With no announcement and little fanfare, Gerard’s restaurant closed last night after over 24 years in operation. The restaurant was located in the Colonnade Center in Des Peres, at the end of a long strip of businesses that ran perpendicular to Manchester Road.
Contacted last week, owner Gerard Whatton told SLM that proposed improvements to the center had a lot to do with the closure. “I was looking at a tremendous increase in rent,” he said. “I saw all this coming a few years ago. I had a good run.”
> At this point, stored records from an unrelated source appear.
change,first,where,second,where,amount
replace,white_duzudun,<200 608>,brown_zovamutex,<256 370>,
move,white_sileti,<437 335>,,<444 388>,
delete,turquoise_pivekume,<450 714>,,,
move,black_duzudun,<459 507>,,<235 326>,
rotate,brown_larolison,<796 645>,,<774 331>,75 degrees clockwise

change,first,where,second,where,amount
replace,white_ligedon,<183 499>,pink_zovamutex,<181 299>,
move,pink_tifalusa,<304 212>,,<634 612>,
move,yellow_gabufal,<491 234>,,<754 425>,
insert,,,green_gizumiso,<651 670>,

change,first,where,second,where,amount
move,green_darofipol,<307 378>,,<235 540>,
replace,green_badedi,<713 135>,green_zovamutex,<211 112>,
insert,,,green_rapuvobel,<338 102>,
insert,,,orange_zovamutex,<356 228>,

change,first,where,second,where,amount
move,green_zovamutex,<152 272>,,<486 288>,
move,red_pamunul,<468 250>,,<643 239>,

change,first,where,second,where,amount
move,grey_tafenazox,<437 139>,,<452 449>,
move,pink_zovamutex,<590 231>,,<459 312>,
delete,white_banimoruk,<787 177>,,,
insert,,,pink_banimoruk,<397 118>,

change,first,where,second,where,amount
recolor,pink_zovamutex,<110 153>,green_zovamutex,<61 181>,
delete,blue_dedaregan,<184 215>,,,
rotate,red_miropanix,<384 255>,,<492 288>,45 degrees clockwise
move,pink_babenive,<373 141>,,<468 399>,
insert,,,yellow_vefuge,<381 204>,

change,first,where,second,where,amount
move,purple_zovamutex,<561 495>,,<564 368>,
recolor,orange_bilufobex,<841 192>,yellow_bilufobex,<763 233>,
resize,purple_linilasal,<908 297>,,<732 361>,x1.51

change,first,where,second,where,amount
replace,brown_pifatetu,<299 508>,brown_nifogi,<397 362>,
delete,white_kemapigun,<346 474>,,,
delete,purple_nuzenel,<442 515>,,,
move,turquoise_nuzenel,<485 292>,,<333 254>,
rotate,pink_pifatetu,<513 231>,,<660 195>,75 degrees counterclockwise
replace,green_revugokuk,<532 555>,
Prior to opening Gerard’s, Whatton was head waiter and wine steward at Al Baker’s for 21 years. When Baker's closed in 1993, Whatton wanted to open a place with the same elevated level of food and service. Offering a continental menu that included fresh seafood, prime beef, and a substantial wine list, he opened Gerard’s in early 1995.
Whatton’s wine list grew to be one of the largest in the city, at one time boasting 600 selections. The restaurant garnered the Wine Spectator Award of Excellence for 14 years in a row, until Whatton stopped applying for the award several years ago. Referencing the list in his 2010 review, SLM’s Dave Lowry wrote “it’s pointless to describe it, save to say if you remember the prepubescent joy of the Sears Wish Book, you have the idea," and noting that prices ranged “from the noticeably warm to the blistering.”
Gerard’s offered an old-school dining experience and served classic dishes that swayed toward Italian cuisine as the years passed. Whatton wistfully mentioned that "people no longer support fine dining" and that most people’s “dinner experience now resembles the more casual lunch.”
Even though fine dining had a long-term grip on Whatton, “it was time,” he said—but also time to go out on his own terms. Instead of an extended goodbye (as in Bill Cardwell’s three-month-long slow exit in late 2018), he decided to notify a few friends and good customers of the closure. “That way, I knew I’d have food and adequate staff,” he said. “There’s nothing worse than having the final days be scattered and chaotic. I didn't want that to be my guests’ last memory.”